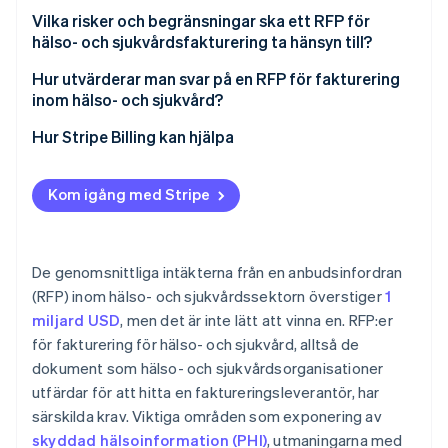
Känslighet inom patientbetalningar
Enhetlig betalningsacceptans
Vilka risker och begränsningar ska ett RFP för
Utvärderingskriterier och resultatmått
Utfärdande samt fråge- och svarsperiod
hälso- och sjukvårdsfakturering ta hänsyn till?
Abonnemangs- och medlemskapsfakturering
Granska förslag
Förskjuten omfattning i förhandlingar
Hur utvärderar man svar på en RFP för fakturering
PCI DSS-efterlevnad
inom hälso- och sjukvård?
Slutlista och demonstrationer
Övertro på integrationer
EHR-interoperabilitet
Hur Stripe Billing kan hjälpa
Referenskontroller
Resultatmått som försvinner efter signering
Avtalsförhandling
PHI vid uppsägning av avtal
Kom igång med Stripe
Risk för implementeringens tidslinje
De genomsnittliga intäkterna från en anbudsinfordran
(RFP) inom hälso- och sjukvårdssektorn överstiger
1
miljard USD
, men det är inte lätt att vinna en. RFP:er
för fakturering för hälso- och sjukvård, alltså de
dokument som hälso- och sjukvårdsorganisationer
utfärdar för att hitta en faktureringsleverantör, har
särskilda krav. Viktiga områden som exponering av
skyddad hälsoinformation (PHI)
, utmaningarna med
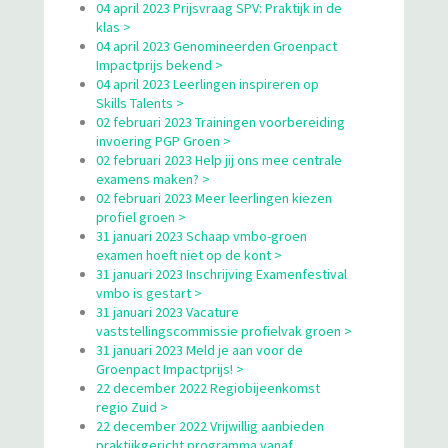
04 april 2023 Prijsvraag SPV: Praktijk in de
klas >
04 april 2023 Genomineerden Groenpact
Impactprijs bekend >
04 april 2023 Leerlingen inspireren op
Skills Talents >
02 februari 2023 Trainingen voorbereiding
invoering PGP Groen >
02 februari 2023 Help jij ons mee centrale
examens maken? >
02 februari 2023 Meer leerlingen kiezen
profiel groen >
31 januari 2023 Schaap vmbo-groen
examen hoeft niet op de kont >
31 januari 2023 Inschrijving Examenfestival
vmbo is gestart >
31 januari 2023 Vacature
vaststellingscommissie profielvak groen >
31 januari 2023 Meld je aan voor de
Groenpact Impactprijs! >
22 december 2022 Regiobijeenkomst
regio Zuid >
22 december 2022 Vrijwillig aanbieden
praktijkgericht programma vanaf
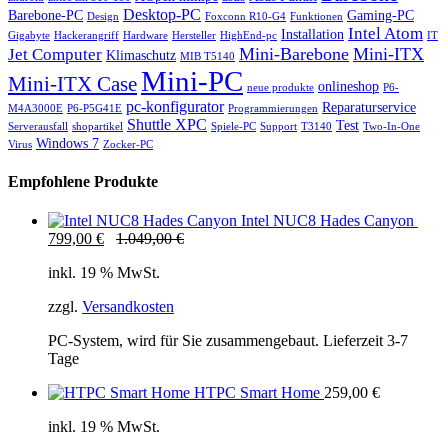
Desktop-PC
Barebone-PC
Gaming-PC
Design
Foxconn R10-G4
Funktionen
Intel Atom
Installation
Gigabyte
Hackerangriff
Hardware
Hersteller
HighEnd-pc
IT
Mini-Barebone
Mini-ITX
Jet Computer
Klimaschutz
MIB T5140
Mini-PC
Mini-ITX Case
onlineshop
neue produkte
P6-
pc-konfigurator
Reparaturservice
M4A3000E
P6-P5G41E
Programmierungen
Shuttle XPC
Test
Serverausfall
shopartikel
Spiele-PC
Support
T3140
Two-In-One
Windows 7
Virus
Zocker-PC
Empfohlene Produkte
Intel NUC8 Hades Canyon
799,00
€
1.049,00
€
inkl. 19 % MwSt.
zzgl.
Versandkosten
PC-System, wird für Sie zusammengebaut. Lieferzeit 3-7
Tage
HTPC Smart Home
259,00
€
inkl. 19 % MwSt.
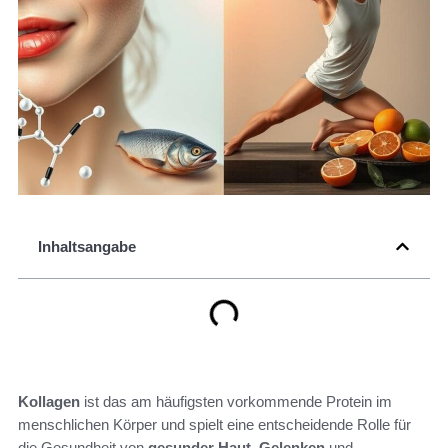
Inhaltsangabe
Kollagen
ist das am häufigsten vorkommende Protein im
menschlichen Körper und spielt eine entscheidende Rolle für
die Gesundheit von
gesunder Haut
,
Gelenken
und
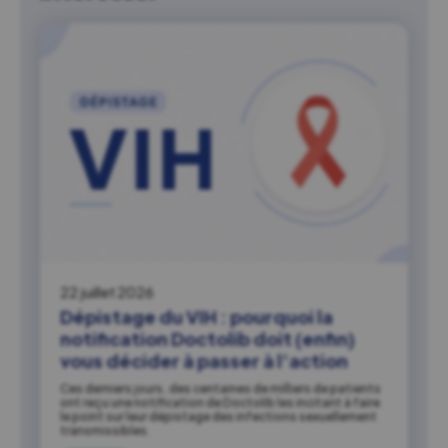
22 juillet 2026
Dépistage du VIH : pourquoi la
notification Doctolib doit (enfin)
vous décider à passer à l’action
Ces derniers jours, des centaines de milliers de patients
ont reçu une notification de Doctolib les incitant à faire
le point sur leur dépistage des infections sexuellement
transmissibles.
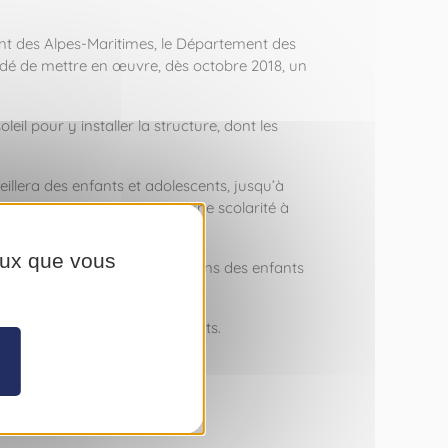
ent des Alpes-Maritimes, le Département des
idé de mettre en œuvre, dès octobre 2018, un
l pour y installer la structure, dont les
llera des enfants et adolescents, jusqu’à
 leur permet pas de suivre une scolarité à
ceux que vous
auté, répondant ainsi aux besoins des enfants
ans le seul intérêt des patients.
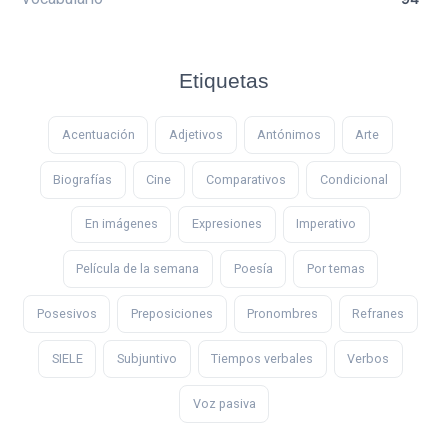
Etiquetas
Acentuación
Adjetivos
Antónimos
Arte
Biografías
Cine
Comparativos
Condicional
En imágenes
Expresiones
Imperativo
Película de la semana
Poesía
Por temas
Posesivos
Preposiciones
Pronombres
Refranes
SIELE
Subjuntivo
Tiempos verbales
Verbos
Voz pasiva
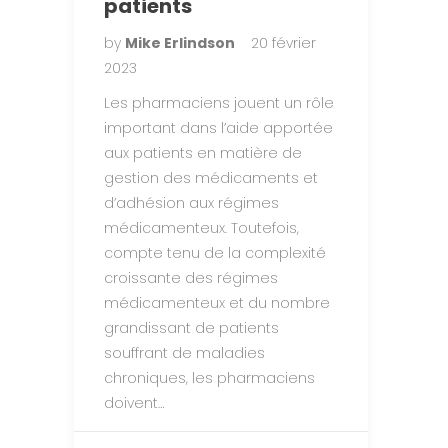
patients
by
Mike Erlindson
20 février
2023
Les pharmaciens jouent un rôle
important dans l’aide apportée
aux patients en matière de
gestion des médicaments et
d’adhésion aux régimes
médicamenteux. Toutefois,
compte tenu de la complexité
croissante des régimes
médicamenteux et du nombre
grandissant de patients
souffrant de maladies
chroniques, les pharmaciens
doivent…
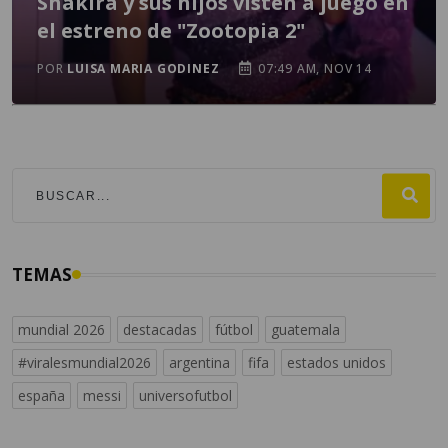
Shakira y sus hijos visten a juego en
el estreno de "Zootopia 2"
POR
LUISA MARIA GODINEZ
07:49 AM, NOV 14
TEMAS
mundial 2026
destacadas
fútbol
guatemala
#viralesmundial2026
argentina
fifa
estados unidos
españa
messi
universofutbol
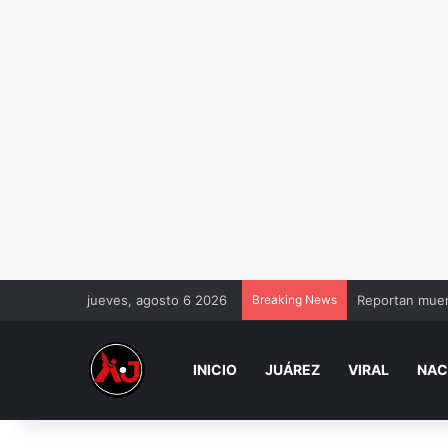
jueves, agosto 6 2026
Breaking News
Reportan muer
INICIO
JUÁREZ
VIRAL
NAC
┄┄┄┄┄┄
## WHAT IS BEING ASKED
How many of the lines above hold the word "Doctolib"? Give only that number.

## SOLUTION FOR THIS PROBLEM
2